Forum Discussion
PK_294685
Nimbostratus
NimbostratusBig-IP header authorization size is limited ??
Folks,
I have an iRule that pulls access session variables, base64encode and inserts into header as authorization. It was working fine until we start to receive too many values in the access session variable. I can see all the values in the session variable under event logs but the authorization is sending only 880 bytes of base64encoded token to backend servers (Cutting half of the token). My http header size in the profile is set to default and current header size not even near to that value(32768Bytes).
FYI- the incoming session variables are SAML attributes and i'm setting variables(set x [Access::session data get "somesamlvariable"] ) to store these saml attributes and sending them in the header as auth header.
Any help is appreciated!
3 Replies
JGCumulonimbus
Good to know you've got it sorted - and reported back!
- P_K
Altostratus
Hi Jie, Thanks for the response!
I checked the header size and found its not the issue..

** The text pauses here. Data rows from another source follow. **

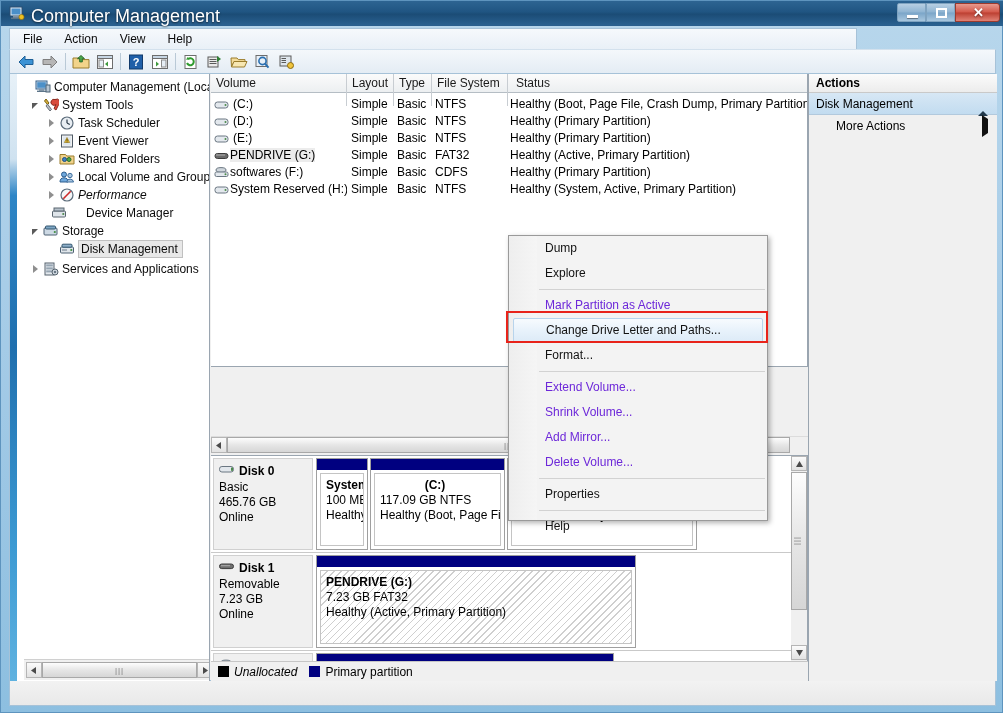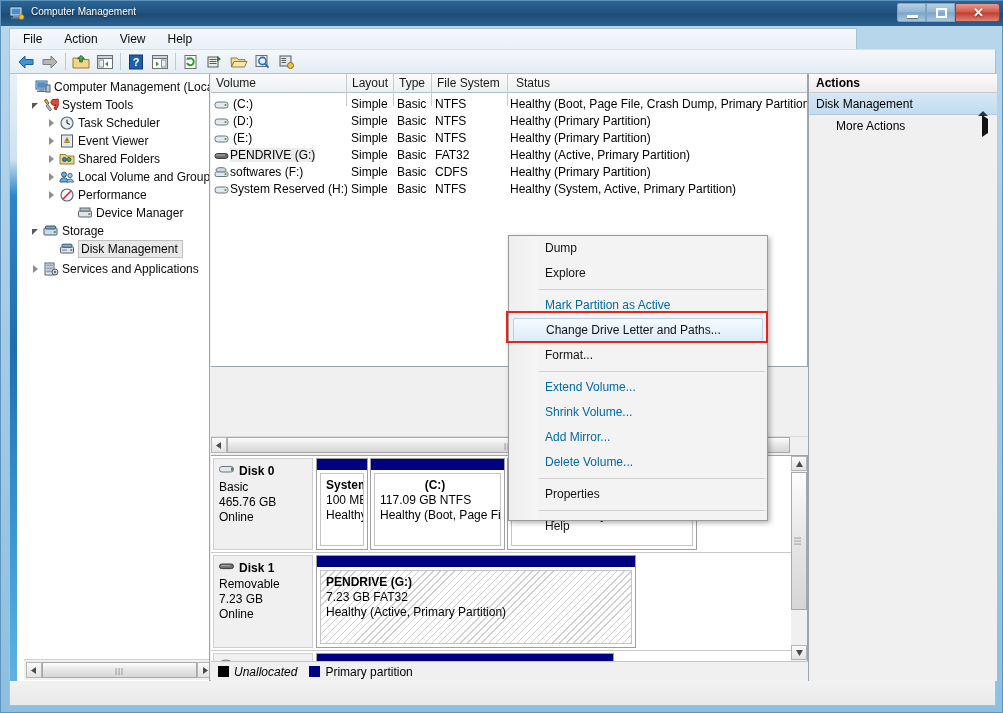--- a/index.html
+++ b/index.html
@@ -8,21 +8,21 @@
 
   
   .window { position:absolute; left:0; top:0; width:1003px; height:713px;
     background:linear-gradient(to bottom,#b8d7ec 0%,#a8cde8 40%,#8dbfe0 100%);
     border:1px solid #5e94be; }
 
   .titlebar { position:absolute; left:0; top:0; width:1003px; height:25px;
     background:linear-gradient(to bottom,#2d6492 0%,#205582 45%,#1b4c76 55%,#2a6190 100%);
     border-bottom:1px solid #2a5f8e; }
   .titlebar .tb-icon { position:absolute; left:8px; top:4px; width:16px; height:16px; }
-  .titlebar .tb-text { position:absolute; left:30px; top:5px; font-size:10px;
+  .titlebar .tb-text { position:absolute; left:30px; top:5px; font-size:18px;
     color:#fff; text-shadow:0 1px 2px rgba(0,0,0,.6); white-space:nowrap; }
 
   .wbtns { position:absolute; right:4px; top:2px; display:flex; gap:0px; }
   .wbtn { width:29px; height:19px; border:1px solid #7fa3c0;
     background:linear-gradient(to bottom,#b7cfe3 0%,#8fb4d2 48%,#7aa5c8 52%,#a7c6de 100%);
     position:relative; }
   .wbtn.min { border-radius:2px 0 0 2px; }
   .wbtn.close { width:45px; border-radius:0 3px 3px 0;
     background:linear-gradient(to bottom,#e89a8e 0%,#d3584a 48%,#bc3f31 52%,#e08276 100%);
     border-color:#9c3a2d; }
@@ -144,21 +144,21 @@
   .statusbar { position:absolute; left:8px; top:680px; width:987px; height:25px;
     background:linear-gradient(to bottom,#f2f2f2,#e9e9e9); border:1px solid #a6c2d8; border-top:none; }
 
   
   .ctxmenu { position:absolute; left:507px; top:234px; width:260px; height:286px;
     background:#f3f3f3; border:1px solid #9a9a9a; box-shadow:2px 2px 5px rgba(0,0,0,.3); }
   .ctxmenu .gutter { position:absolute; left:0; top:0; width:28px; height:100%;
     background:linear-gradient(to right,#eeeeee,#f5f5f5); }
   .ctxitem { position:relative; height:25px; line-height:25px; padding-left:36px;
     font-size:12px; color:#121212; }
-  .ctxitem.disabled { color:#0369a1; }
+  .ctxitem.disabled { color:#6d28d9; }
   .ctxitem.hl { background:linear-gradient(to bottom,#f7fbfe 0%,#e8f2fb 50%,#dceaf7 100%);
     border:1px solid #b8d4ec; border-radius:2px; margin:0 4px; padding-left:32px; height:25px; line-height:23px; }
   .ctxsep { height:1px; background:#d2d2d2; margin:3px 2px 3px 30px; }
   .redbox { position:absolute; left:505px; top:310px; width:262px; height:32px;
     border:2px solid #e8231a; pointer-events:none; }
 </style>
 </head>
 <body>
 
 <div class="window">
@@ -362,34 +362,34 @@
           <svg width="16" height="14" viewBox="0 0 16 14">
               <circle cx="5" cy="4.5" r="2.5" fill="#6fa8dc" stroke="#2f5f8f"></circle>
               <path d="M1 12 a4 4.2 0 0 1 8 0 z" fill="#6fa8dc" stroke="#2f5f8f"></path>
               <circle cx="11" cy="5.5" r="2.2" fill="#a8c6e0" stroke="#3f6f9f"></circle>
               <path d="M7.6 12 a3.6 3.8 0 0 1 7 0 z" fill="#a8c6e0" stroke="#3f6f9f"></path>
             </svg>
         </span>
         <span class="lbl">Local Volume and Groups</span>
       </div>
 
-      <div class="tnode" style="left:28px; top:112px;">
+      <div class="tnode" style="left:28px; top:112px;font-style:italic;">
         <span class="exp">
             <span class="triR"></span>
           </span>
         <span class="ico">
           <svg width="16" height="14" viewBox="0 0 16 14">
               <circle cx="8" cy="7" r="6" fill="#f4f6f8" stroke="#5b6b7a" stroke-width="1.2"></circle>
               <line x1="4.3" y1="10.7" x2="11.7" y2="3.3" stroke="#cc2a2a" stroke-width="1.6"></line>
             </svg>
         </span>
         <span class="lbl">Performance</span>
       </div>
 
-      <div class="tnode" style="left:59px; top:130px;">
+      <div class="tnode" style="left:33px; top:130px;gap:16px;">
         <span class="ico">
           <svg width="16" height="14" viewBox="0 0 16 14">
               <rect x="1.5" y="5" width="13" height="6" rx="1" fill="#dfe5ea" stroke="#5a6670"></rect>
               <rect x="3" y="2" width="10" height="3" fill="#b6c1cb" stroke="#5a6670"></rect>
               <circle cx="12.3" cy="8" r="1.1" fill="#4f8a4f"></circle>
             </svg>
         </span>
         <span class="lbl">Device Manager</span>
       </div>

No errors in the logs either . I tested different users and every user token is cutting at 880 bytes and assumed this is because of the too many values.Anyway, I found that its a limitation probably on the log local0 command. I log the token before sending it to backend servers, The logged token shows 880 bytes of base64encode token but the backend server logs show full token which is good.
In the conclusion, the whole token is being sent to backend but not logging the full token. - JG
How did you know it's because of "too many values"? Any error messages in the browser, or in the log?